This repository consists of a generic data pipeline that is used to ETL eJP XML dumps in S3 buckets.
Being generic, it needs to be configured for its data source, data sink, and transformations.
The sample configuration for this data pipeline can be found in sample_data_config
directory of this project
This repo is designed to run in as a containerized application in the development environment.
To run this locally, review the docker-compose.dev.override.yml
and docker-compose.yaml
files, and ensure that the different credentials files required by different data pipelines are correctly provided.
Following are the credentials that you may need to provide
- GCP's service account json key (mandatory for all data pipelines)
- AWS credentials
To run the whole test on the application:
make build-dev end2end-test
To run tests excluding the end to end tests:
make build-dev test-exclude-e2e
To run the pipeline (which uses a state file):
make data-hub-pipelines-run-ejp-xml-pipeline
To set up the development environment:
# initial setup
make dev-venv
# update dependencies
make dev-install
To run the test:
make dev-test
To run the pipeline (which uses a state file):
make dev-run-ejp-xml-pipeline
To clear the state:
make dev-clear-state
ejp_xml_pipeline
package consist of the packages and libraries and functions needed to run the pipeline.tests
contains the tests run on this implementation.

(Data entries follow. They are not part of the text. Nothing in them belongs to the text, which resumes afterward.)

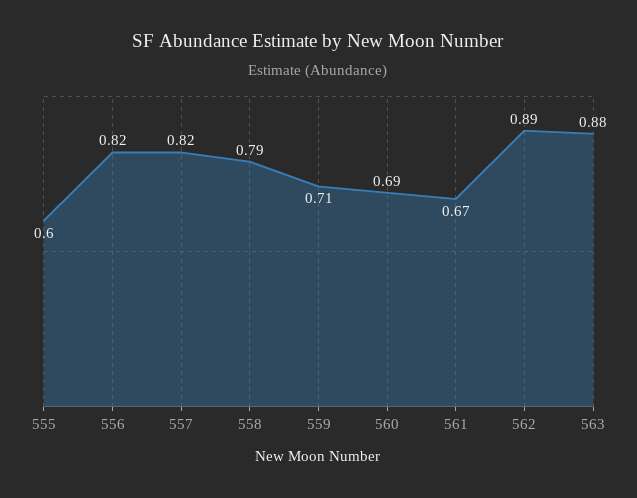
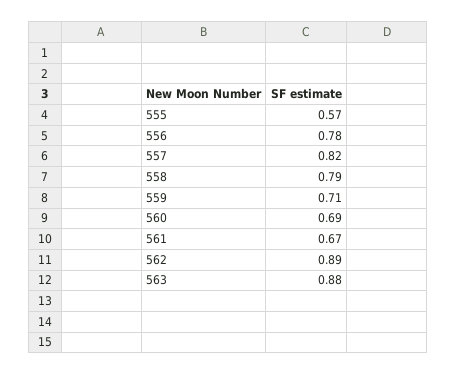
555: 0.6 -> 0.57
556: 0.82 -> 0.78

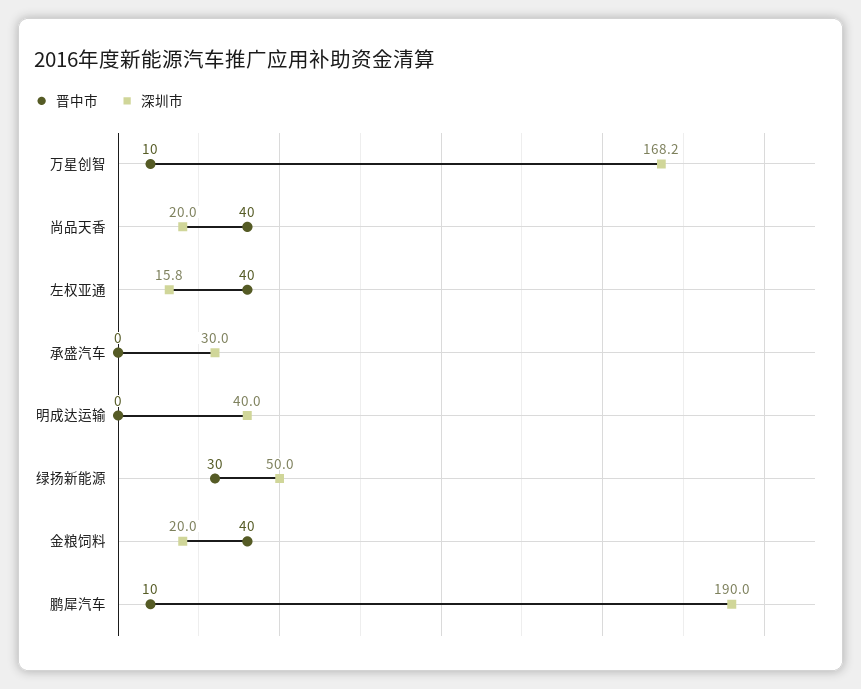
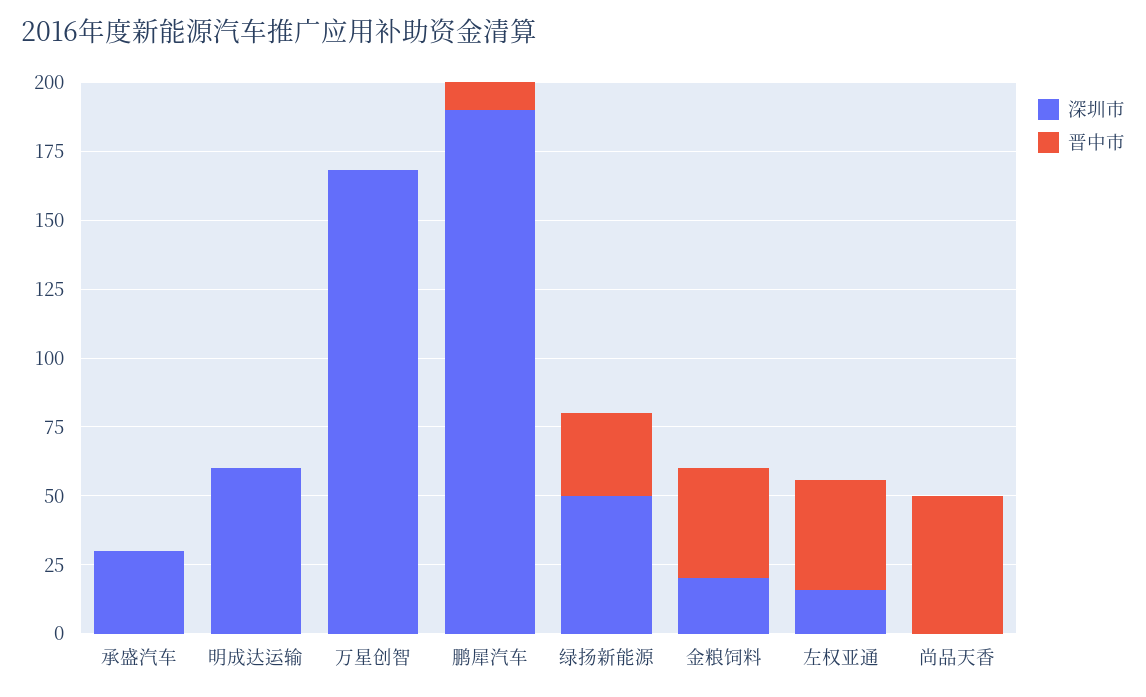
晋中市, 万星创智: 10 -> 0
晋中市, 尚品天香: 40 -> 50
深圳市, 尚品天香: 20 -> 0
深圳市, 明成达运输: 40 -> 60

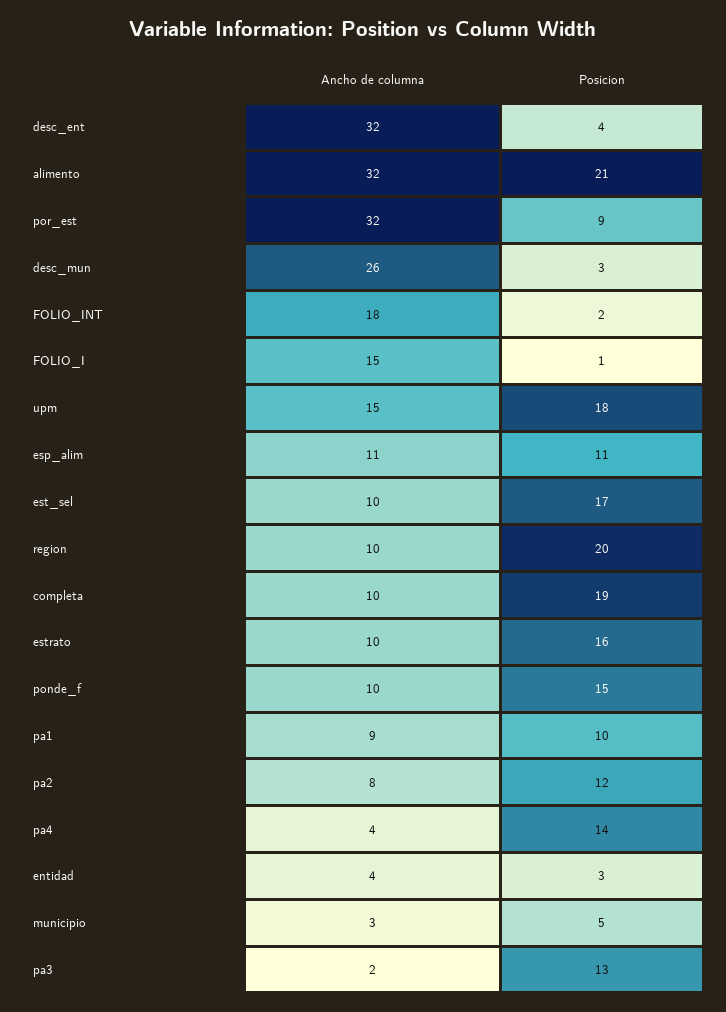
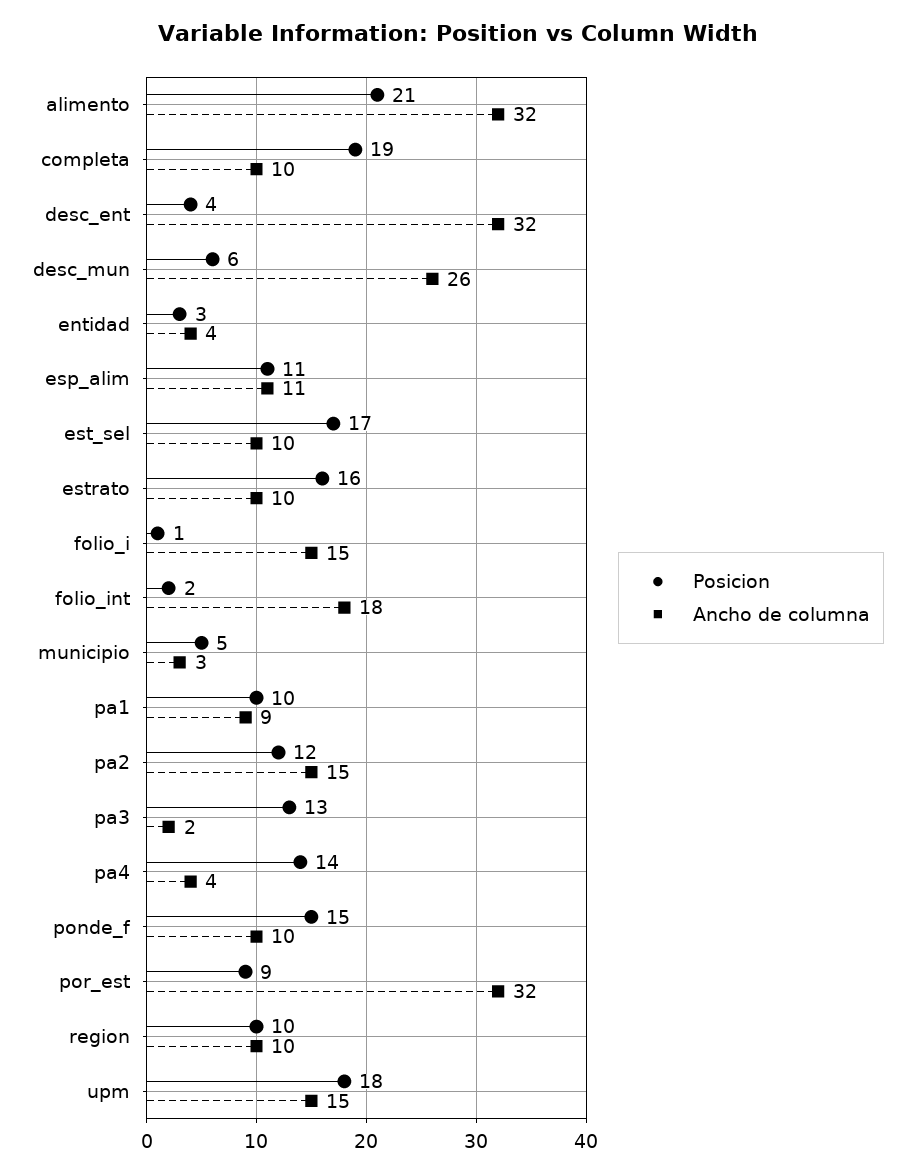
Posicion, desc_mun: 3 -> 6
Posicion, region: 20 -> 10
Ancho de columna, pa2: 8 -> 15

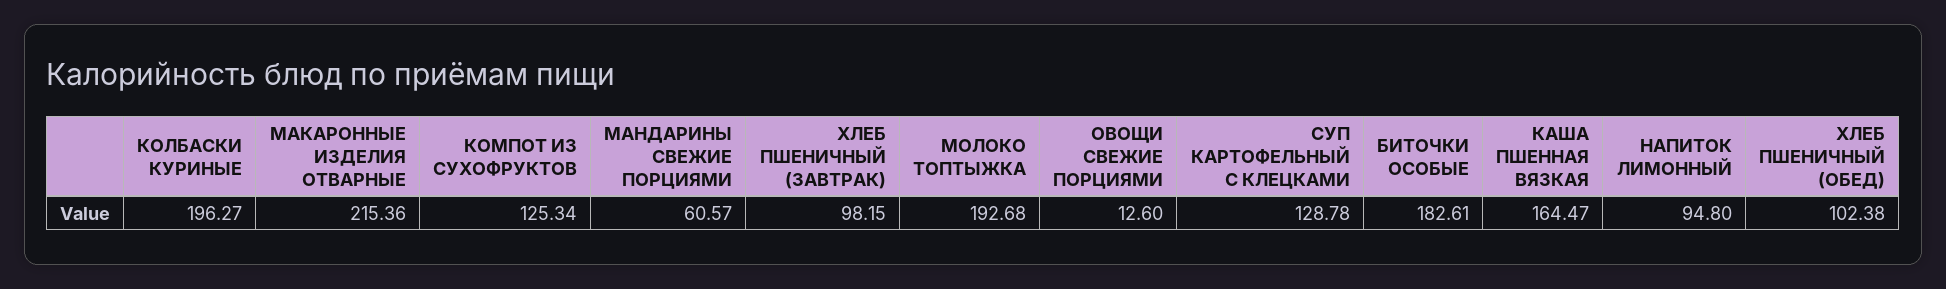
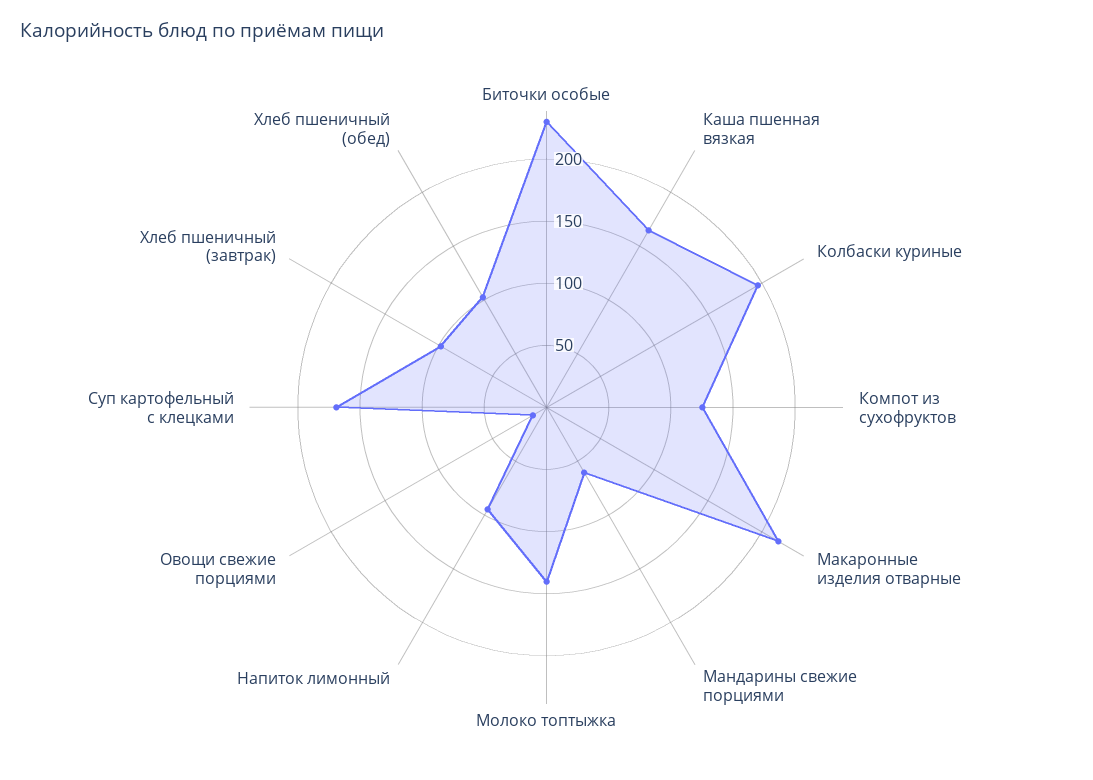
МОЛОКО ТОПТЫЖКА: 192.68 -> 140
СУП КАРТОФЕЛЬНЫЙ С КЛЕЦКАМИ: 128.78 -> 170
БИТОЧКИ ОСОБЫЕ: 182.61 -> 230

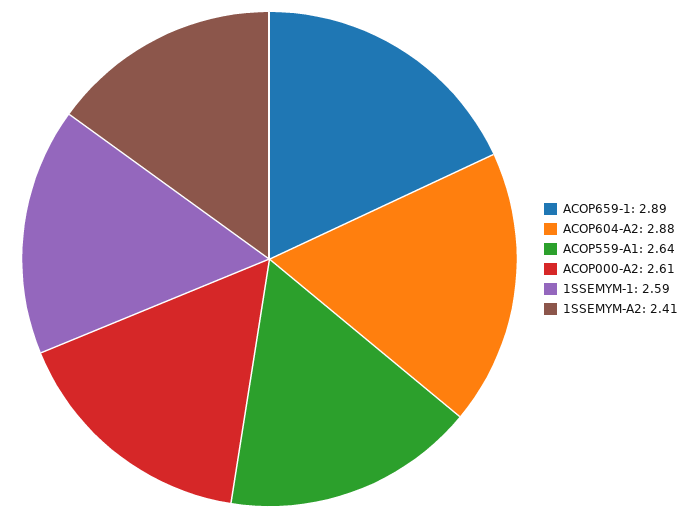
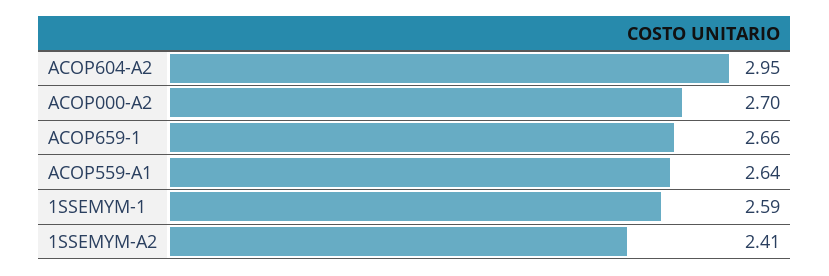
ACOP659-1: 2.89 -> 2.66
ACOP604-A2: 2.88 -> 2.95
ACOP000-A2: 2.61 -> 2.7

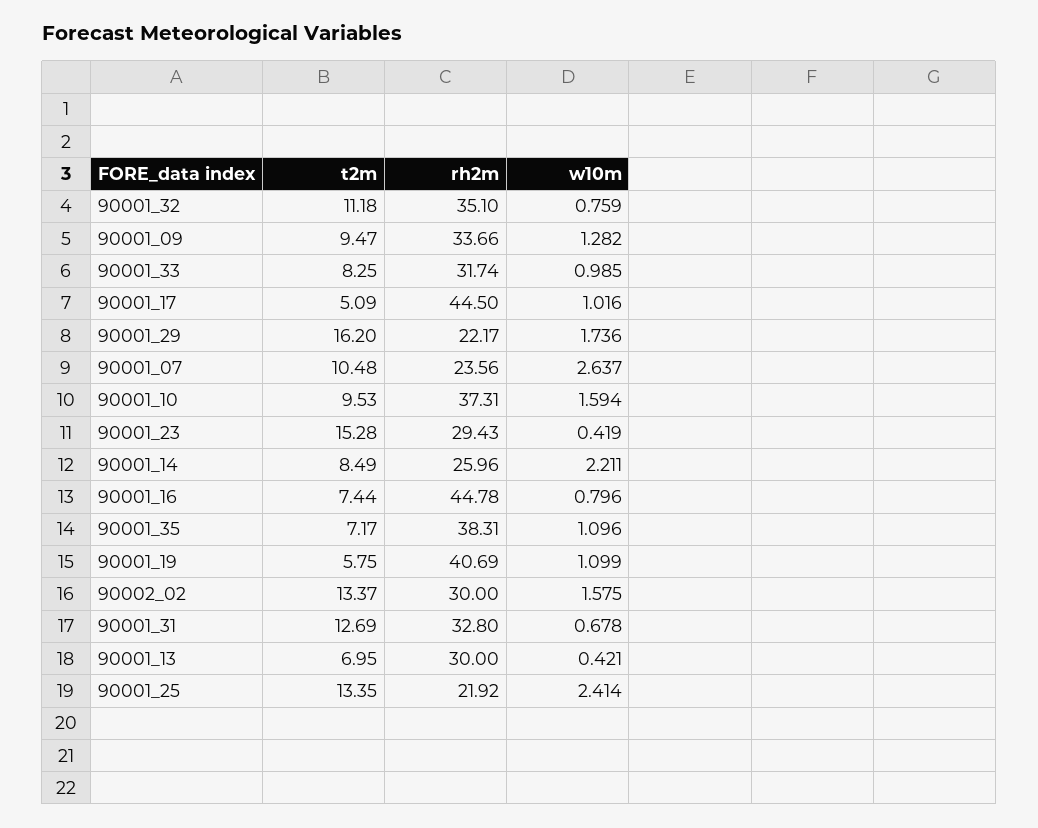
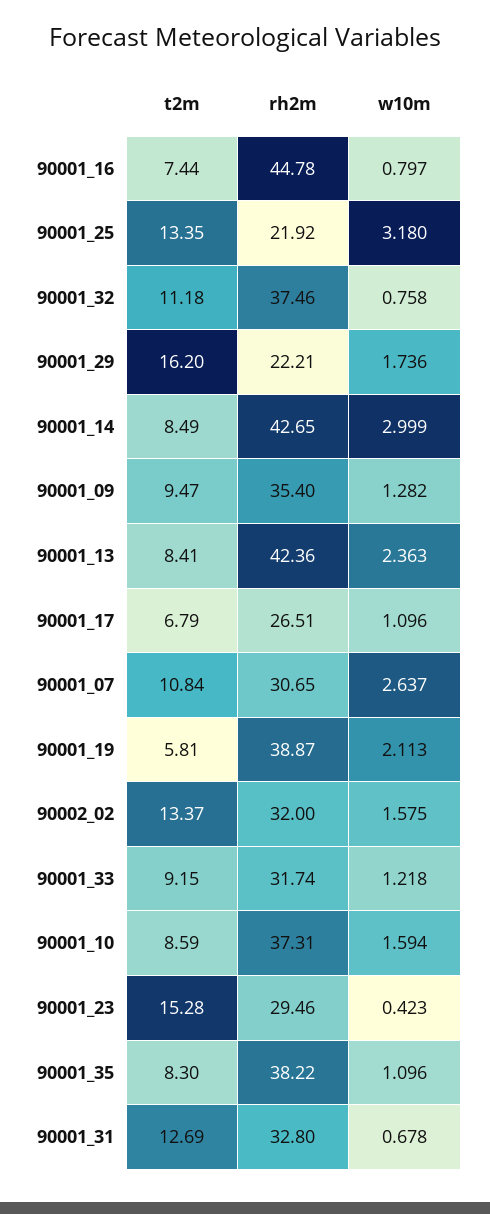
rh2m, 90001_32: 35.1 -> 37.46
w10m, 90001_32: 0.759 -> 0.758
rh2m, 90001_09: 33.66 -> 35.4
t2m, 90001_33: 8.25 -> 9.15
w10m, 90001_33: 0.985 -> 1.218
t2m, 90001_17: 5.09 -> 6.79
rh2m, 90001_17: 44.5 -> 26.51
w10m, 90001_17: 1.016 -> 1.096
rh2m, 90001_29: 22.17 -> 22.21
t2m, 90001_07: 10.48 -> 10.84
rh2m, 90001_07: 23.56 -> 30.65
t2m, 90001_10: 9.53 -> 8.59
rh2m, 90001_23: 29.43 -> 29.46
w10m, 90001_23: 0.419 -> 0.423
rh2m, 90001_14: 25.96 -> 42.65
w10m, 90001_14: 2.211 -> 2.999
w10m, 90001_16: 0.796 -> 0.797
t2m, 90001_35: 7.17 -> 8.3
rh2m, 90001_35: 38.31 -> 38.22
t2m, 90001_19: 5.75 -> 5.81
rh2m, 90001_19: 40.69 -> 38.87
w10m, 90001_19: 1.099 -> 2.113
rh2m, 90002_02: 30 -> 32
t2m, 90001_13: 6.95 -> 8.41
rh2m, 90001_13: 30 -> 42.36
w10m, 90001_13: 0.421 -> 2.363
w10m, 90001_25: 2.414 -> 3.18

These include these types- unit tests
- end to end tests
sample_data_config
folder contains the sample configurations for the data pipeline
This runs on Jenkins and follows the standard approaches used by the eLife Data Team
for CI/CD.
Note that as part of the CI/CD, another Jenkins pipeline is always triggered whenever there is a commit to the develop branch. The latest commit reference to a develop
branch is passed on as a parameter to this Jenkins pipeline to be triggered.